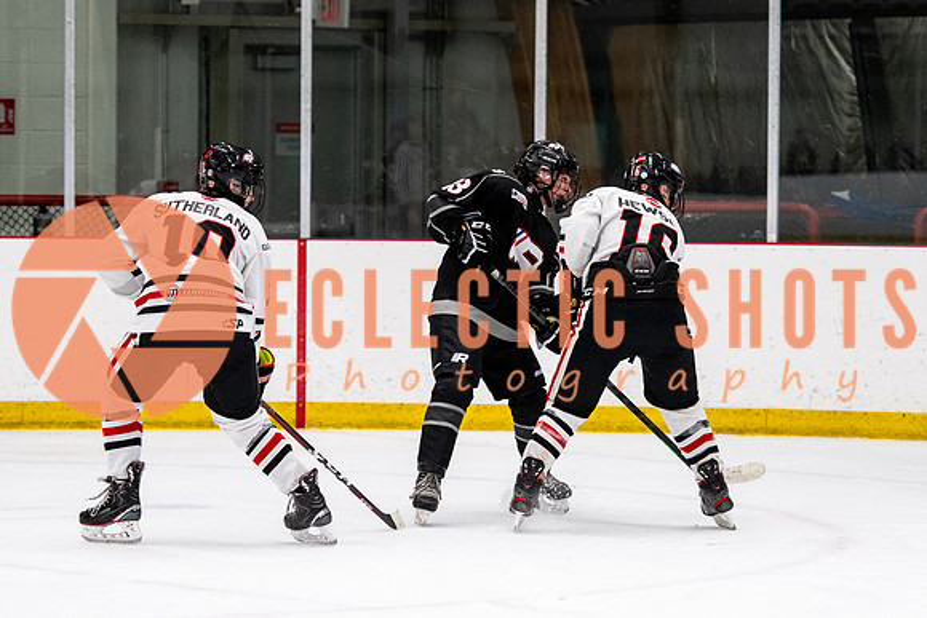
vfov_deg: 6.3
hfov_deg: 9.4
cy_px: 282
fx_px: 5619
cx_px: 516
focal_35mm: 218
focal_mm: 110
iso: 2000
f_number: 2.8
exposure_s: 1/640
+++
Should a picture appear among the entries above, omit it and repeat everything else exactly.

vfov_deg: 6.3
hfov_deg: 9.4
cy_px: 282
fx_px: 5619
cx_px: 516
focal_35mm: 218
focal_mm: 110
iso: 2000
f_number: 2.8
exposure_s: 1/640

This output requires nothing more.